■ **Required action**: Output every entry below exactly, without its pictures.

Structured pose outputs

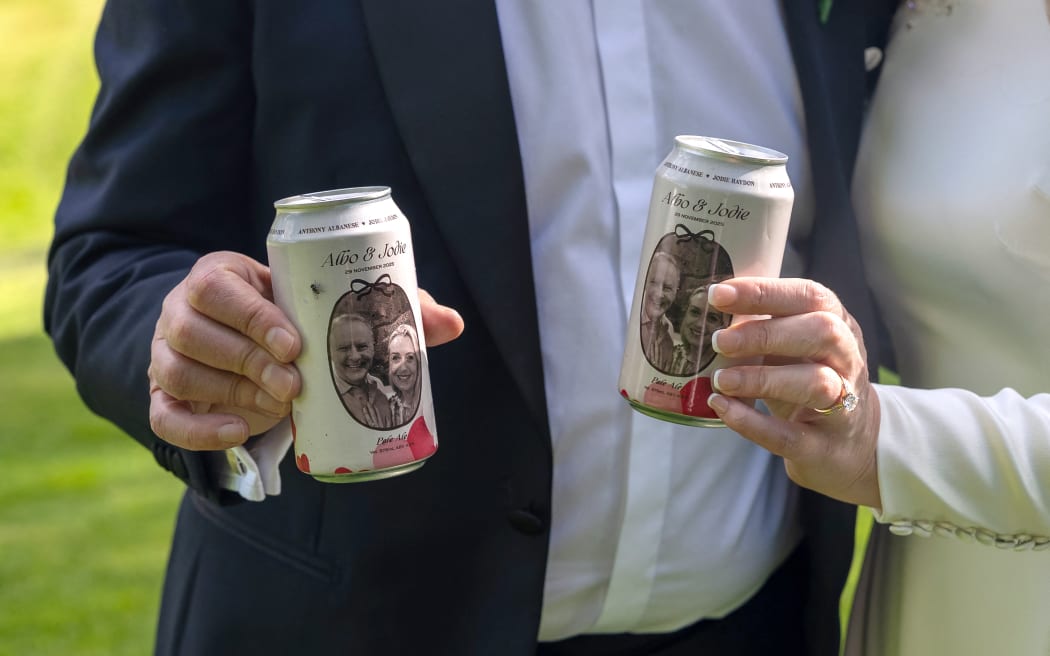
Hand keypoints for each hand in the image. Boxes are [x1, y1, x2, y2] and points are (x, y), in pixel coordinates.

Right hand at [148, 252, 464, 450]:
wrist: (242, 341)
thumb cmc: (293, 315)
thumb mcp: (325, 304)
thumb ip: (384, 308)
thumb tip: (452, 323)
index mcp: (220, 276)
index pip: (217, 287)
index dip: (253, 317)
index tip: (296, 345)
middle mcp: (182, 310)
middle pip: (195, 333)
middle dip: (248, 363)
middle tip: (296, 387)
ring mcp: (166, 353)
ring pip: (177, 373)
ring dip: (232, 394)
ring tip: (280, 407)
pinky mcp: (162, 396)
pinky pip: (165, 416)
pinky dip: (199, 430)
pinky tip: (238, 433)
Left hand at [704, 277, 882, 508]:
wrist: (850, 444)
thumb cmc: (809, 380)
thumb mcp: (796, 347)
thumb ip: (764, 326)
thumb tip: (706, 308)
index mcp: (839, 325)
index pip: (810, 297)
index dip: (765, 292)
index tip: (718, 294)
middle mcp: (848, 361)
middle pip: (822, 333)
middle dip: (766, 333)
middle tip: (719, 340)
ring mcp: (844, 406)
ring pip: (815, 384)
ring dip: (761, 378)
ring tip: (720, 380)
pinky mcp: (824, 448)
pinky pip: (790, 435)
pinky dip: (751, 422)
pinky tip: (721, 408)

■ **Reply**:
Hand keypoints for each hand in the image. Boxes are [x1, y1, x2, y2] and points are (x, y), in pixel coordinates.

Right hand at [148, 252, 464, 450]:
wrist: (242, 341)
thumb cmc: (293, 315)
thumb mcp: (325, 304)
thumb ip: (384, 308)
thumb tip: (452, 323)
index mcp: (220, 276)
index pip: (217, 287)
index dip: (253, 317)
index tip: (296, 345)
middle mcp: (182, 310)
middle pip: (195, 333)
middle dip: (248, 363)
middle tip: (296, 387)
ring mcp: (166, 353)
ring pip: (177, 373)
ring dip: (232, 394)
ring tip: (280, 407)
pinky mcp: (162, 396)
pinky pip: (165, 416)
pinky dip: (199, 430)
pinky tip: (238, 433)
Left hand at [704, 277, 882, 508]:
wrist: (850, 444)
thumb cmc: (809, 380)
thumb mcp: (796, 347)
thumb ip: (764, 326)
thumb tip: (706, 308)
index mcp: (839, 325)
index pip: (810, 297)
index dip: (765, 292)
index tip: (718, 294)
middle mcp: (848, 361)
middle pip: (822, 333)
middle dip: (766, 333)
middle tip: (719, 340)
ring mcp: (844, 406)
ring pip: (815, 384)
ring dip: (761, 378)
ring tip: (720, 380)
pinky mcp: (824, 448)
pinky pip: (790, 435)
pinky dip: (751, 422)
pinky tip: (721, 408)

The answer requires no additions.